Die schwarze Auflagerung auf der Linse und der gezackte Irisrand an der entsprechenden Stelle weist auf eine stattgehabte Synechie an dieser Stelle hin. Die Auflagerung ist jedoch so klein, das der Visus der Stute dadurch nicht eingeschränkt wird. Eine weitere Gefahr nach einer stattgehabten Synechie ist die Entwicklung einer Katarakt.

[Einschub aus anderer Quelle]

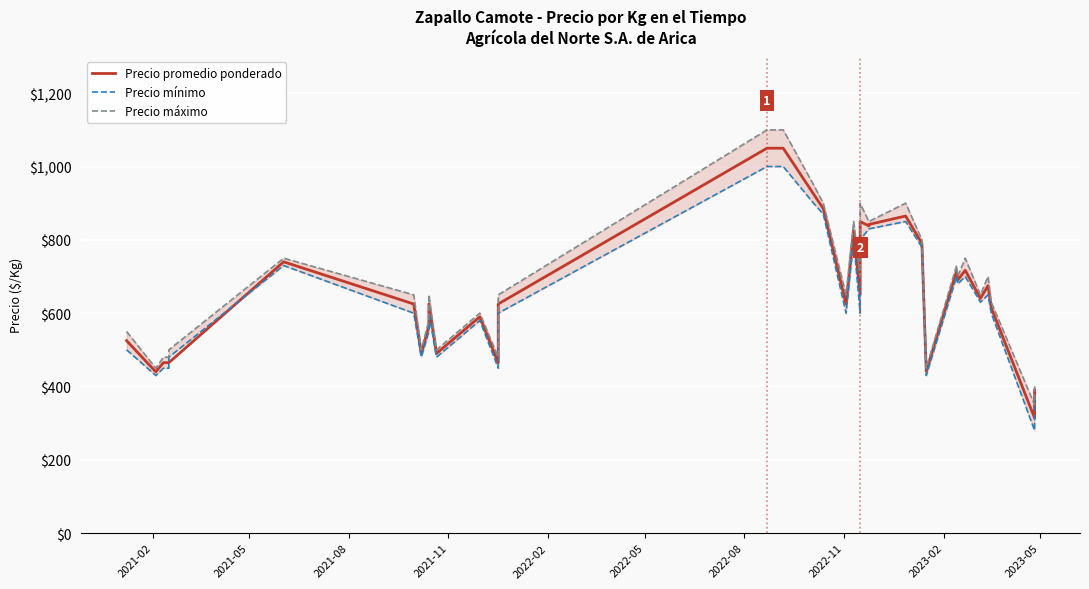

Rank the series by their maximum value, from highest to lowest.

Precio máximo, Precio promedio ponderado, Precio mínimo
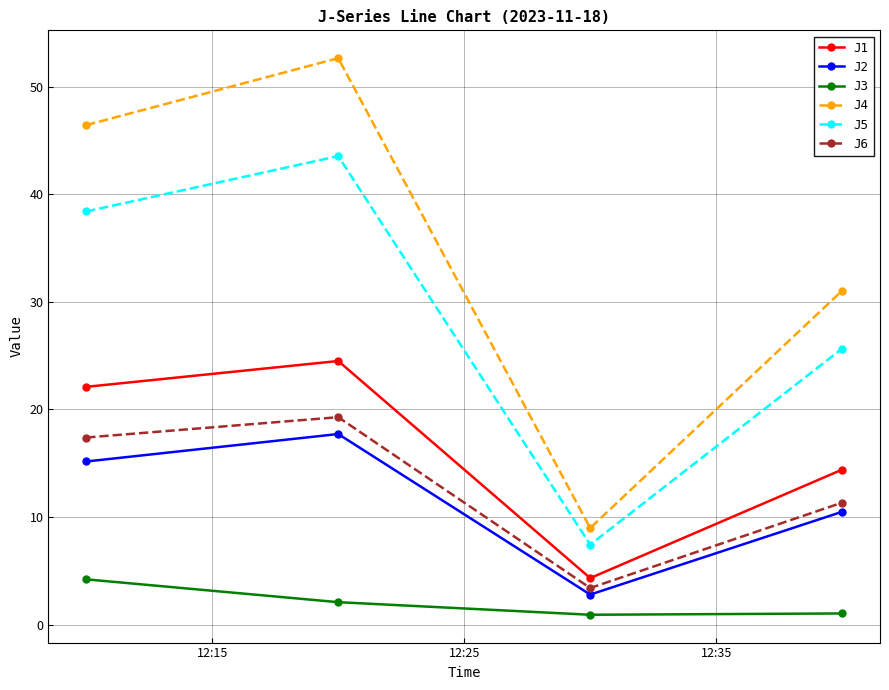

What is the difference between the maximum and second lowest values in the J2 series?

7.2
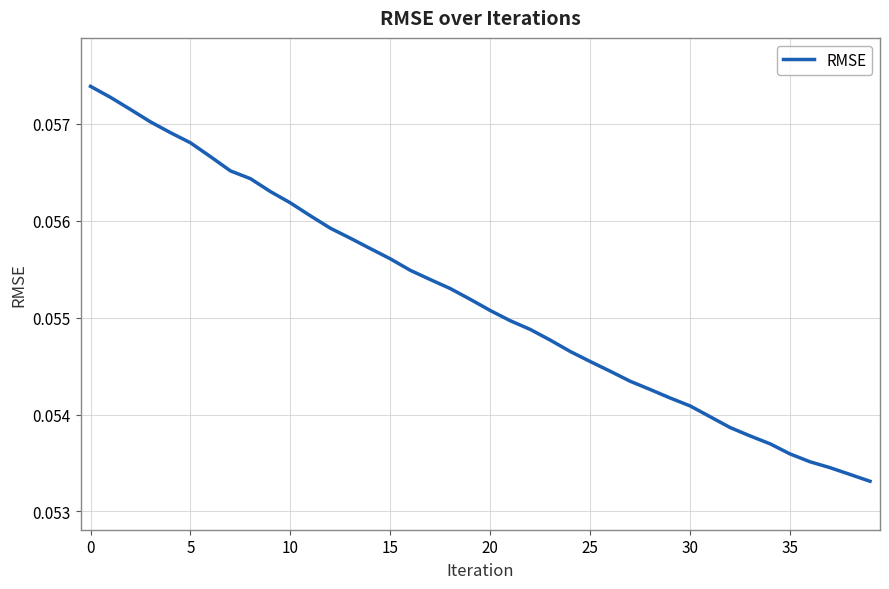

Where is the data nearest to the value 0?

39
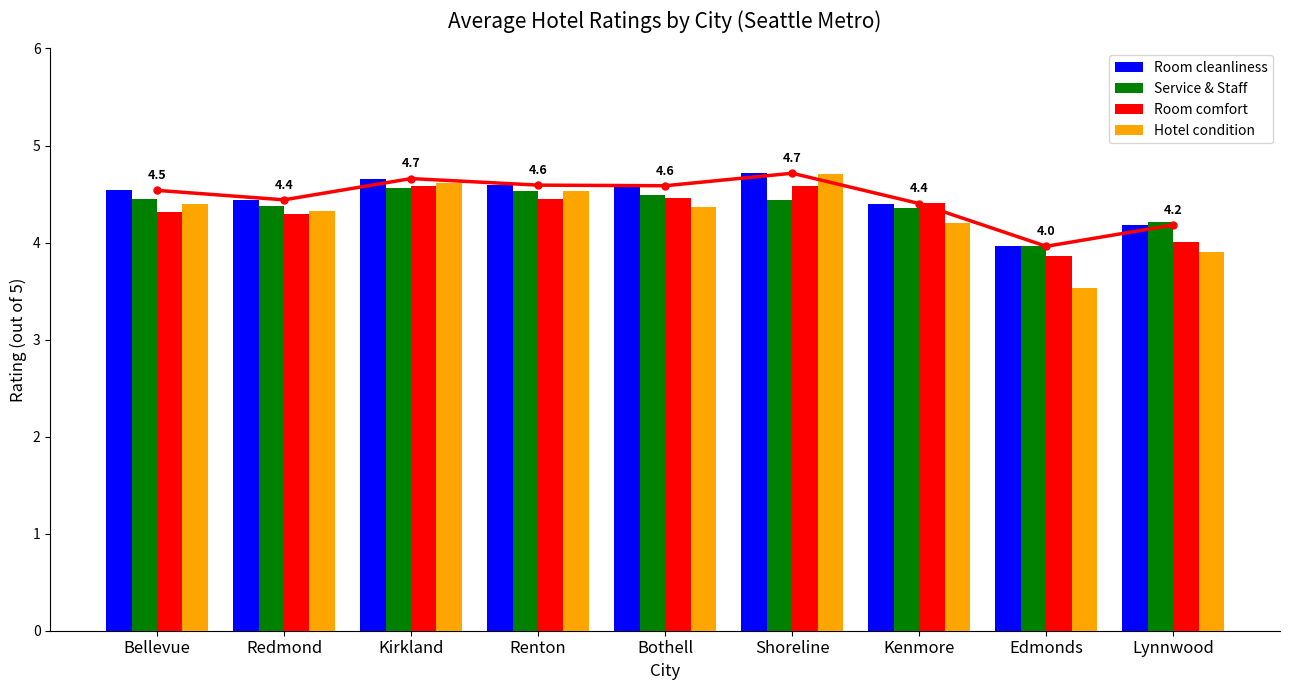

Which series changed the most between Kirkland and Lynnwood?

Hotel condition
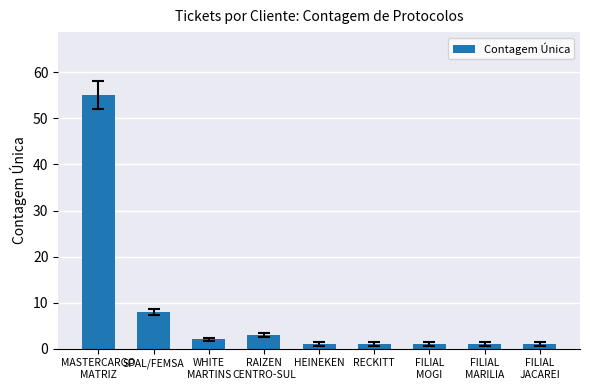

What is the maximum value shown in the chart?

55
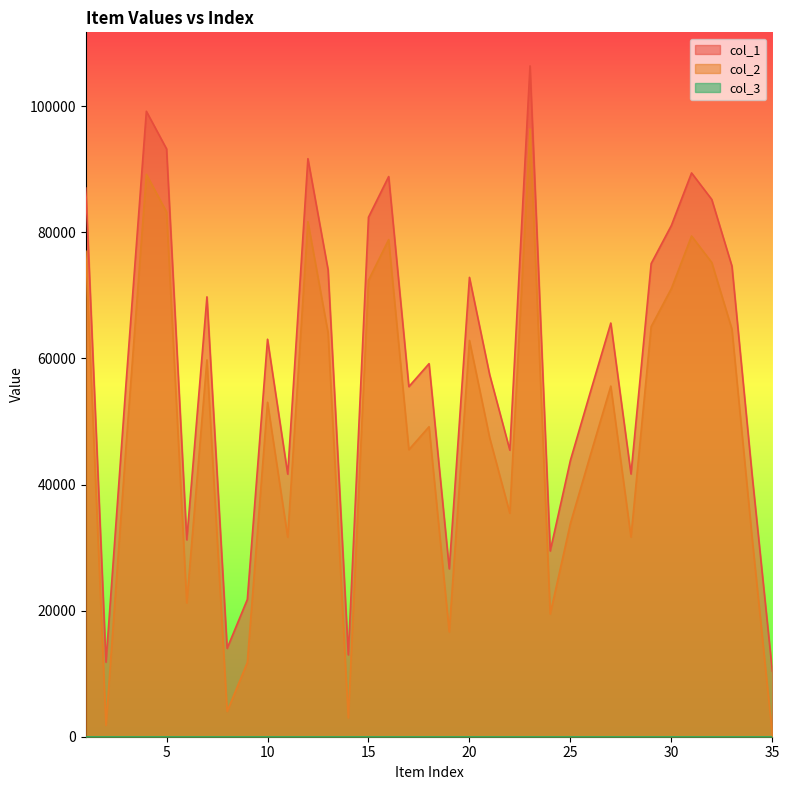

At which category is the sum across all series the highest?

23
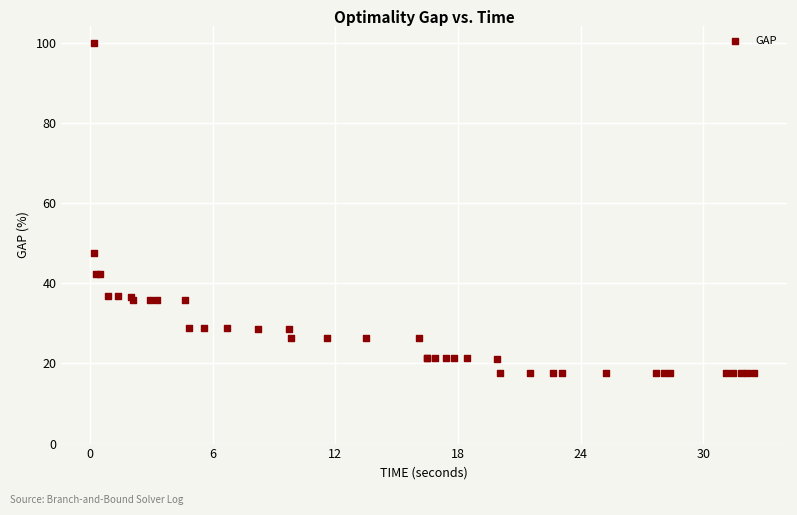

What Y value in the scatter plot is closest to 58?

47.6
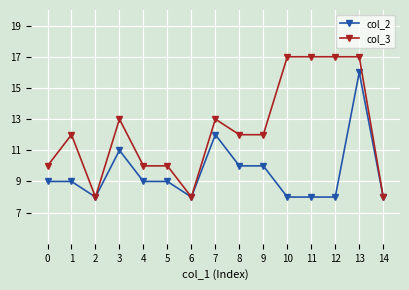

What is the difference between the highest and lowest values at 1?

3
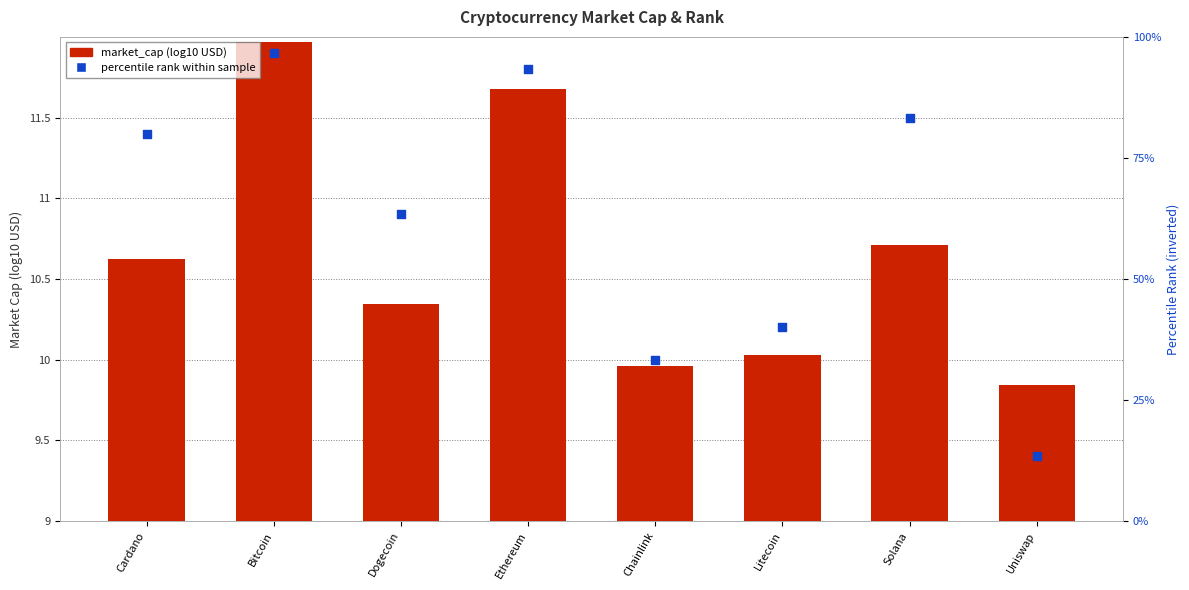

At which category is the sum across all series the highest?

Bitcoin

Diese Stute hat noch keinen Hinweis auf eine Kataraktentstehung und deshalb diese günstige Prognose.

 

Es ist forensisch wichtig abzuklären ob die Uveitis auf äußeren oder auf inneren Einflüssen beruht, da die auf inneren Einflüssen beruhenden Uveitiden ein Hauptmangel mit 14 Tagen Gewährfrist sind.

 

Eine periodische Augenentzündung hat die Definition einer serofibrinösen, nichtgranulomatösen Entzündung der Uvea und angrenzender Strukturen und führt auf lange Sicht zu progradienter Zerstörung des Auges mit Phthisis und Erblindung.